Data under study START
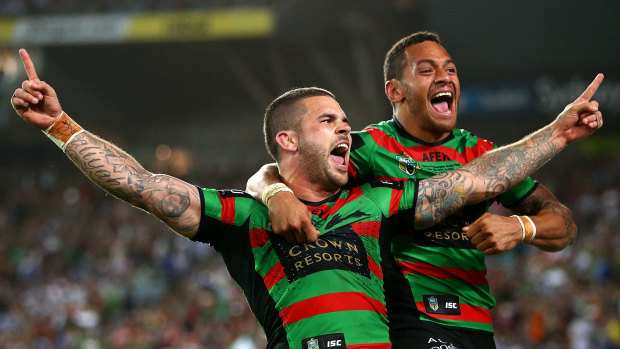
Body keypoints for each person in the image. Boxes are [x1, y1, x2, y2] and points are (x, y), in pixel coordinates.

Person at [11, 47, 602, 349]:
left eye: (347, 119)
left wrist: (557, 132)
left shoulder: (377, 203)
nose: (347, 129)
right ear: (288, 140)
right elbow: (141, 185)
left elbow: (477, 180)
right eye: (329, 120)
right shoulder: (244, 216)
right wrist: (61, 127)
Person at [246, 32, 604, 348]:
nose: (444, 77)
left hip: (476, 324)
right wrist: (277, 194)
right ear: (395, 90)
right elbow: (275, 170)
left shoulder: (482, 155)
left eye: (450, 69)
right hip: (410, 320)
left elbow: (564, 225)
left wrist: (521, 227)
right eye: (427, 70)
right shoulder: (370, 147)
Data under study END
Data under study START
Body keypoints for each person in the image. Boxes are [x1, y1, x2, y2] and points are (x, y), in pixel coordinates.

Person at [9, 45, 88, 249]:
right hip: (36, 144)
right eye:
Data under study END
Data under study START
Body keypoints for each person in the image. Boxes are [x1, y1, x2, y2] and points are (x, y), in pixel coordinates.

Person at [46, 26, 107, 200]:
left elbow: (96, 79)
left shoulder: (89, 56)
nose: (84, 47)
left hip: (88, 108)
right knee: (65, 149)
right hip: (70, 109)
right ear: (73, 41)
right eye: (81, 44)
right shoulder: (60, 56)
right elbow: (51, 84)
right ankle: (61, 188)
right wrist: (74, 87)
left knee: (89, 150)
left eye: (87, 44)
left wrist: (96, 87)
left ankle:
Data under study END
What the task requires »
Check every line above for the word "shoulder" and copy those that have it.

Exercise result »
left shoulder: (377, 203)
right shoulder: (244, 216)
left shoulder: (482, 155)
right shoulder: (370, 147)
left shoulder: (89, 56)
right shoulder: (60, 56)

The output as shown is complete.